Sunday, August 26, 2007

Crimes against history

"The most striking difference between the ancient and modern sophists is that the ancients were satisfied with a passing victory of the argument at the expense of truth, where as the moderns want a more lasting victory at the expense of reality. In other words, one destroyed the dignity of human thought where as the modern manipulators of facts stand in the way of the historian. For history itself is destroyed, and its comprehensibility ... is in danger, whenever facts are no longer held to be part and parcel of the past and present world, and are misused to prove this or that opinion" - Hannah Arendt, The Origins of Totalitarianism

"The Denial of Genocide is a form of aggression. It continues the process of genocide. It strives to reshape history in order to rehabilitate the perpetrators and demonize the victims. It prevents healing of the wounds inflicted by genocide. Denying genocide is the final stage of genocide--it murders the dignity of the survivors and destroys the remembrance of the crime. The Turkish government's denial of the Armenian Genocide encourages--by its very nature--the current Neo-Nazi programs that deny the Jewish Holocaust,current Cambodian policies which seek to deny the genocide there in the 1970s,and every other program which seeks to deny genocide; and it threatens the meaning of the genocidal episodes that are currently occurring in Africa and the Balkans. The Turkish government's tactics pave the way for state-sponsored Holocaust and Genocide denial tactics in the future." - Statement issued by scholars and writers in regards to Turkey's efforts to deny the Armenian genocide (h/t Deborah Lipstadt's Blog)

2 comments:

Anonymous said...

Yes, the denial of genocide is actually a part of the whole program of genocide. It is an extension of genocide itself (which is why I seriously question if David Irving's "studies" really fall under the category of "free speech").

Hume's Ghost said...

I unequivocally think Irving's Holocaust denial falls under free speech, but I also unequivocally think he's a racist bastard that needs to be rebutted and refuted whenever he opens his mouth.

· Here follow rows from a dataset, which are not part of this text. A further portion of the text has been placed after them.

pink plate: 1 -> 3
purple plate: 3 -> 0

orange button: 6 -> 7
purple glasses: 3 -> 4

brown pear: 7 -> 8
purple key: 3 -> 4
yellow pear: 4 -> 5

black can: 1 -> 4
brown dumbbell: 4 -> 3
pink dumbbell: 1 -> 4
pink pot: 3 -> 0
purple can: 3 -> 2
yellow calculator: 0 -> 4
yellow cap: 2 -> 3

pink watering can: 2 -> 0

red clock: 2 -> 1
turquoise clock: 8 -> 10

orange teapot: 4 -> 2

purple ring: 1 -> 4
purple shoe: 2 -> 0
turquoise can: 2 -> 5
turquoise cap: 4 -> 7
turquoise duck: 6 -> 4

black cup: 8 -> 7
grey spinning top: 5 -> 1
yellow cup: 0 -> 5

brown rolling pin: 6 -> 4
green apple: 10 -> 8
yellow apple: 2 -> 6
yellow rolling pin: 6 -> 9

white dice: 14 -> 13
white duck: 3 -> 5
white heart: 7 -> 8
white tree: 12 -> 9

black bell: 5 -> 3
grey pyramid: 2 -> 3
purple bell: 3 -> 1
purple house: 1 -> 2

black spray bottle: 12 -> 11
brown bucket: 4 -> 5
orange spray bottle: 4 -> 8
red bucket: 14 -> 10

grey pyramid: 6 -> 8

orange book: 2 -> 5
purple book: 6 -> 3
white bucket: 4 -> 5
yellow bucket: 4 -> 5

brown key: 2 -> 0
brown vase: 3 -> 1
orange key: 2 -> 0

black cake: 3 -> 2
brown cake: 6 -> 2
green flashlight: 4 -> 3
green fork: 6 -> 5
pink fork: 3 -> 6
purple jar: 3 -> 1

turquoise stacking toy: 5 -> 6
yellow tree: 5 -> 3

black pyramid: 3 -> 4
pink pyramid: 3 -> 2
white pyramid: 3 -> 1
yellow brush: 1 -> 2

When I was in college we had a debate in an ethics course I took about whether or not hate speech should be legal.

I was on the side of that it should be. One of my debate opponents brought up Martin Luther's hate-speech against Jews being used as Third Reich propaganda as evidence that hate-speech being illegal. My retort was that free speech wasn't allowed in Nazi Germany, nor were Catholic Church and nascent Protestant movement in Luther's time free speech advocates.

Criminalizing hate speech to me is a bit like cutting down the laws to go after the devil

More: And go he should, if he were the Devil himself, until he broke the law!

Roper: So, now you give the Devil the benefit of law!

More: Yes! What would you do? Cut a great road through the law to get after the Devil?

Roper: Yes, I'd cut down every law in England to do that!

More: Oh? And when the last law was down, and the Devil turned 'round on you, where would you hide, Roper, the laws all being flat? This country is planted thick with laws, from coast to coast, Man's laws, not God's! And if you cut them down - and you're just the man to do it - do you really think you could stand upright in the winds that would blow then? Yes, I'd give the Devil benefit of law, for my own safety's sake!